◆ **Page**:
%%
Mais ce bruit, quoi qu'on fasse, ne dépasse pas le grand lac de Mortefontaine. Il s'éteint dans l'acclamation universelle qui accueille chaque pas que fait le Consul : dans cette prodigieuse quantité d'images populaires qui célèbrent la paix de Lunéville, le Concordat, la paix d'Amiens, pas une seule ne représente Joseph : l'unique gravure consacrée à sa gloire, à la paix avec les Etats-Unis, c'est lui qui l'a commandée et payée aux frères Piranesi. Or, l'image populaire c'est le thermomètre le plus exact de la faveur d'une nation, presque l'unique moyen de juger à distance l'intensité des courants ; dès qu'un homme émerge, le peuple en veut une représentation, bonne ou mauvaise : de Joseph rien !

Pour l'Italie, l'échec est plus grave, car il est double. Napoléon propose à Joseph d'aller, comme président, gouverner la République Cisalpine : Joseph y réunira sur sa tête les pouvoirs qui sont, en France, attribués au Premier Consul, mais à condition qu'il réserve à la nation libératrice la part d'influence à laquelle elle peut prétendre, et au général d'Arcole et de Marengo l'action supérieure que seul il a le droit et. le pouvoir d'exercer. A cette offre, Joseph se cabre : il n'acceptera qu'à des conditions qu'il entend imposer et qu'il fait connaître : Il exige que le Piémont soit réuni à la République italienne ; qu'on lui laisse la liberté d'en rétablir les principales forteresses ; qu'on retire du territoire de la République les troupes françaises et surtout le général Murat. En obtenant ces concessions, dit-il, j'étais véritablement le maître. Certes, et même à ce point que, du jour au lendemain, l'Italie aurait pu entrer dans une coalition contre la France.

Napoléon refuse naturellement une telle combinaison et Joseph, aussitôt, se retourne vers la France et profite de l'occasion pour reprendre au sujet de l'hérédité, son thème habituel : S'il arrivait malheur, dit-il à son frère, je devrais à notre famille, à nos amis, de nie dévouer pour faire une chose à laquelle la nature ne m'a point destiné et qui n'est point dans mes goûts... Ce thème, il le développe bien plus amplement dans une lettre à Murat. Il ne lui dit point sans doute quelles conditions il a posées pour accepter l'Italie ; il n'admet même pas qu'il ait marchandé : il trouve trop utile, vis-à-vis de son beau-frère son attitude adoptée de modestie philosophique, qui ne saurait inspirer ni inquiétude ni jalousie : Je reconnais, lui écrit-il, tes sentiments pour moi à ce que tu m'as dit sur la Cisalpine : cela ne change pas ma manière de voir. Le bonheur est une chose relative que chacun trouve où il croit le trouver quand la possession ne le détrompe pas. Quant à moi, je l'ai trouvé autant que possible dans ma vie privée, les affections douces de ma famille et les occupations non tumultueuses de la campagne. Pourquoi voudrais-tu que je changeasse de vie sans de fortes et de solides raisons ? Elles ne peuvent être tirées de mon bonheur actuel puisqu'il dépend de mon imagination et que je me trouve heureux. Faudrait-il tirer ces arguments de notre position future s'il nous arrivait le plus grand des malheurs ? Mais crois-tu bonnement qu'un président de la Cisalpine résisterait à un flot révolutionnaire qui, parti de la Seine, ne serait pas arrêté par les Alpes, d'où il se précipiterait si facile-meut sur un état sans défense ? Cette chance de malheur est d'ailleurs hypothétique : né avant mon frère, n'est-il pas dans l'ordre que je meure avant lui ? Et pourquoi serais-je assez peu sage pour sacrifier le présent à l'avenir, le certain à l'hypothèse, surtout lorsque, dans cette hypothèse, l'état que tu voudrais me faire embrasser ne serait pas un rempart centre l'adversité.
%%
◆ **Lignes de données**:
%%
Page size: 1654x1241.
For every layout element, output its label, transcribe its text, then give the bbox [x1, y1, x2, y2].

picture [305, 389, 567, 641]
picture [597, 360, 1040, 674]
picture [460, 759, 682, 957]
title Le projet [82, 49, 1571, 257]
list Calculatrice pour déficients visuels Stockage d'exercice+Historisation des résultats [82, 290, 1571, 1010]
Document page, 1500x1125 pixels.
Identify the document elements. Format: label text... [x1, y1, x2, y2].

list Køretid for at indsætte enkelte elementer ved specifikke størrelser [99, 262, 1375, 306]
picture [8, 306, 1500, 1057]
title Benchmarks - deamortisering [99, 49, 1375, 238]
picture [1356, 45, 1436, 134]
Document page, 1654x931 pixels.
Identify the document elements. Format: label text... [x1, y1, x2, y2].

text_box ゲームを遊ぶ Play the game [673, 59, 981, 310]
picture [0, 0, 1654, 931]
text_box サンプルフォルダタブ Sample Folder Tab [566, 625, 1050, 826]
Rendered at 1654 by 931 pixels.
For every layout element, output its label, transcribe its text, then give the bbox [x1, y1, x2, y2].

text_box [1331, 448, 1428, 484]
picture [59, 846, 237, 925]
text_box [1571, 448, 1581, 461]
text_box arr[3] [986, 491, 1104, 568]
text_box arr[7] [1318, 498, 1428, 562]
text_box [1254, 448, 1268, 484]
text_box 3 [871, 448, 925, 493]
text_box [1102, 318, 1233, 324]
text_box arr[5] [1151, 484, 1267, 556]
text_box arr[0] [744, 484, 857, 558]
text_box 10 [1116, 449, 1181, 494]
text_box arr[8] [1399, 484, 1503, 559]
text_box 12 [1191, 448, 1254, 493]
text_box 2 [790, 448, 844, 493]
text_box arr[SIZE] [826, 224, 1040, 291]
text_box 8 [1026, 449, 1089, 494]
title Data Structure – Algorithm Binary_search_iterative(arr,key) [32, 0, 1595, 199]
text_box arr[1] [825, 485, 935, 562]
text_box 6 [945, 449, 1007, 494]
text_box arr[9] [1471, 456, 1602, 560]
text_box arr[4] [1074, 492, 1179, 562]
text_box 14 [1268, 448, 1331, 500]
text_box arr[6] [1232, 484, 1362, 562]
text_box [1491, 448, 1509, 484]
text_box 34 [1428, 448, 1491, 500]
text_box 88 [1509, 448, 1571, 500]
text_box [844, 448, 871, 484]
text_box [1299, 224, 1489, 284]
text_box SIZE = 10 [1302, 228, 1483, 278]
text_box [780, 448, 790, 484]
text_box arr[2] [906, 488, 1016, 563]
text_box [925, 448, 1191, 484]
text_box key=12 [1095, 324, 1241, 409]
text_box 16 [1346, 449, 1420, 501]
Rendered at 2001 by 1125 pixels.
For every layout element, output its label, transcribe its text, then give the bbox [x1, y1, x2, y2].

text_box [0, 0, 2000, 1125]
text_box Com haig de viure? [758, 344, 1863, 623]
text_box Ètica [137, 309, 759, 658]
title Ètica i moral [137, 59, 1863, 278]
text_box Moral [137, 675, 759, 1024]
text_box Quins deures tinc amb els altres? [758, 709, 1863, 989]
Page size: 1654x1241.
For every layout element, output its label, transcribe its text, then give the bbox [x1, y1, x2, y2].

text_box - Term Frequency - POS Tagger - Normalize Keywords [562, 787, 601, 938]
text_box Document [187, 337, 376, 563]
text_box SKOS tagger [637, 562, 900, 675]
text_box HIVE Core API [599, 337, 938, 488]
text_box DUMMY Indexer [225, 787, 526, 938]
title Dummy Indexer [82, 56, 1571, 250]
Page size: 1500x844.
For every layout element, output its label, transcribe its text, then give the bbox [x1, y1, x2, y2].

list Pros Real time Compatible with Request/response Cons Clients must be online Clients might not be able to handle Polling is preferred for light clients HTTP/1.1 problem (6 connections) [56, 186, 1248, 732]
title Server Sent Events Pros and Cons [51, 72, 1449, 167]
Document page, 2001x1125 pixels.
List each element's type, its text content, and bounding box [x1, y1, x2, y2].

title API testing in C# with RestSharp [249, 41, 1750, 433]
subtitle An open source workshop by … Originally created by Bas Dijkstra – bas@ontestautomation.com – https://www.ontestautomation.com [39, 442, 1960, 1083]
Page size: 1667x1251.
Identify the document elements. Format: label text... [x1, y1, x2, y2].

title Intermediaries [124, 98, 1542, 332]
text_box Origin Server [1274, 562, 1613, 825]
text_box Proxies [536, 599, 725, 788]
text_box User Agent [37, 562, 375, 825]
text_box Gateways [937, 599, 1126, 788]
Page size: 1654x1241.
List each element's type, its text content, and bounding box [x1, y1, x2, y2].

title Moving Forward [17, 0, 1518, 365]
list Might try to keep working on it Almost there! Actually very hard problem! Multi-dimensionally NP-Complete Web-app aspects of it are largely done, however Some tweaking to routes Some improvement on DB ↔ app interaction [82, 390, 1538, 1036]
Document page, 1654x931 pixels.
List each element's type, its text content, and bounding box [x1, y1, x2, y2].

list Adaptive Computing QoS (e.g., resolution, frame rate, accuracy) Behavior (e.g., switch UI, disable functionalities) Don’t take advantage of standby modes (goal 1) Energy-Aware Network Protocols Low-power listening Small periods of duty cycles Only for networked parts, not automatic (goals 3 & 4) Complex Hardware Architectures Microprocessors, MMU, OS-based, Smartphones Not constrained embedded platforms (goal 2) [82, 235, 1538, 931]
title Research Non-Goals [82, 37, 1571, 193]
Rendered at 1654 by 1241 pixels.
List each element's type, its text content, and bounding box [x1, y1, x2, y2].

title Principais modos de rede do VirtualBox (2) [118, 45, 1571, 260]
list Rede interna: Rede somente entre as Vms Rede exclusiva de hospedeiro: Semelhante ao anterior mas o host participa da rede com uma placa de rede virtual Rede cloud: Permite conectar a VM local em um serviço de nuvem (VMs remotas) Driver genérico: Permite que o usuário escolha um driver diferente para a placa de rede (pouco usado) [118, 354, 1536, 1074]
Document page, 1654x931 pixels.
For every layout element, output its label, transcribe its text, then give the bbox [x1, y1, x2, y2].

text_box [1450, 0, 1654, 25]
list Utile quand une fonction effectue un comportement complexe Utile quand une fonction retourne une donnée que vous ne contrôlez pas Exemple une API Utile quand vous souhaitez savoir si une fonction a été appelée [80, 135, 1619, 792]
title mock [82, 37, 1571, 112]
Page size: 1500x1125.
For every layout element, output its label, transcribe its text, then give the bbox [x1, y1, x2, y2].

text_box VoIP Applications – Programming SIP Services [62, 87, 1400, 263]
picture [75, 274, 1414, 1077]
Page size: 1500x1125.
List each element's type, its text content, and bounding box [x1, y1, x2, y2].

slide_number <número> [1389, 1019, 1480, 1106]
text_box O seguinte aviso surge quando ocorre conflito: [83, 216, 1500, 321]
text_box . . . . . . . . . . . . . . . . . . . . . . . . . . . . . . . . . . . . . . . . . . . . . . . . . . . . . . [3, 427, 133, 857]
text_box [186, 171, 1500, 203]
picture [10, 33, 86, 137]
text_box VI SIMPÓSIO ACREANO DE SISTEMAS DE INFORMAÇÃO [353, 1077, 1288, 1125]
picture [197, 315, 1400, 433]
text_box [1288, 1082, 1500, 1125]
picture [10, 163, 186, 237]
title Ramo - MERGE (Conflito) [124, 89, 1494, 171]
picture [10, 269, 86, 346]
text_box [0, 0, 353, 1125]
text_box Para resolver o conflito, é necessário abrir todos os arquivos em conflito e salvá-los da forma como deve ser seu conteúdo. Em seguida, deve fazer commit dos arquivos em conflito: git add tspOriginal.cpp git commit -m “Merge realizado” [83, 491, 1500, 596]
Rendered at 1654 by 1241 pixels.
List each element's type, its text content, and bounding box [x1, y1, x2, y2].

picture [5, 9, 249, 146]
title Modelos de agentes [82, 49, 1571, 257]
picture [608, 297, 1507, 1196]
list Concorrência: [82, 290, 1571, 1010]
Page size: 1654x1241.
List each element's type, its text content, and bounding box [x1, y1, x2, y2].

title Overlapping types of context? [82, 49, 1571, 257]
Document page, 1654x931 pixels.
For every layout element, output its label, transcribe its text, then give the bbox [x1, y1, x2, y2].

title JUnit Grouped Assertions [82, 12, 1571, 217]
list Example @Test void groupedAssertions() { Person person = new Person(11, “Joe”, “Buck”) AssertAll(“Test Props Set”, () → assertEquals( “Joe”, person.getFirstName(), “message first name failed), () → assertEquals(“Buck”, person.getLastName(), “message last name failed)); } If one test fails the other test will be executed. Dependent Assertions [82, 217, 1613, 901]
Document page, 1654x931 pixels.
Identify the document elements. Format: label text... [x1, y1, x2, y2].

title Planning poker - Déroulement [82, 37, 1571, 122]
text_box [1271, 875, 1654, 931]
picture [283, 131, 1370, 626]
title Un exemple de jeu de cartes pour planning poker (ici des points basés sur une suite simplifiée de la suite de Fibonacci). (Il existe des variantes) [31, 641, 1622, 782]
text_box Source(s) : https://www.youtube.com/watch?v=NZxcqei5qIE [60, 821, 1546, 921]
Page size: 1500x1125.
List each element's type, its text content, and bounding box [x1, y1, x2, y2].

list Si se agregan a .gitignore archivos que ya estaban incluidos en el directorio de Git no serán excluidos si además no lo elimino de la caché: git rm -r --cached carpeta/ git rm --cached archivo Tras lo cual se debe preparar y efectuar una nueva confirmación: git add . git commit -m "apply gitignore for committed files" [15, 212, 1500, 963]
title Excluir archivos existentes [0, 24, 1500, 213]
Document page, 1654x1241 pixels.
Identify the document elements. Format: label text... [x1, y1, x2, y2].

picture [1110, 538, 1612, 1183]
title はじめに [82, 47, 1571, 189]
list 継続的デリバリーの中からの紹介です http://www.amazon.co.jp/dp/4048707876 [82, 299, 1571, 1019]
%%
◆ **À faire**:
- 1) Dans le texte sur Joseph, relevez tous les événements que célèbrent, selon le premier paragraphe, les images populaires.
- 2) Reprenez le texte sur Joseph juste après sa dernière phrase et écrivez la suite.

◆ **Réponses finales**:
- 1) La paix de Lunéville, le Concordat, la paix d'Amiens.

- 2)
On voit la matière : elle est digne d'un latiniste meilleur que Joseph ; mais il excelle à la remplir en prose française : sans doute il ne dit point à Murat pourquoi il a refusé l'Italie ; et il ne dit point davantage ce qu'il demande en échange ; mais, en tout ce qu'il a fait, il n'a été conduit que par l'intérêt supérieur de la famille, par l'intérêt de Mural lui-même ; à la famille, il ne peut en effet servir absolument de rien que Joseph soit ou non président de la Cisalpine, tandis que, si l'on contraignait sa modestie à accepter la succession du Premier Consul, ce serait assurer l'avenir de la famille entière. Certes, Joseph n'y tient pas, il aime les champs, les divertissements familiaux, il possède l'otium cum dignitate. Mais il se sacrifiera s'il le faut absolument et uniquement par amour fraternel. Le Premier Consul est-il la dupe de cette attitude si bien calculée sous laquelle Joseph dissimule, de façon à faire illusion à beaucoup, une ambition forte, contenue et nette, quine se disperse point en mille désirs, ne peut être satisfaite par nul honneur médiocre, n'envisage qu'un but, mais y tend avec une rectitude que rien ne distrait : en tout cas, il ne veut point approfondir : il aime Joseph ; il estime son esprit ; il est convaincu de ses talents ; il se tient, on ne sait pourquoi, obligé à son égard : il renouvellera donc ses instances pour lui faire agréer quelque grande dignité, quelque grande place en France ou hors de la France ; il sera constamment repoussé, et, de guerre lasse, vaincu par cette obstination, il laissera échapper la seule chose qu'il veuille retenir, la seule que Joseph veuille prendre : la succession consulaire.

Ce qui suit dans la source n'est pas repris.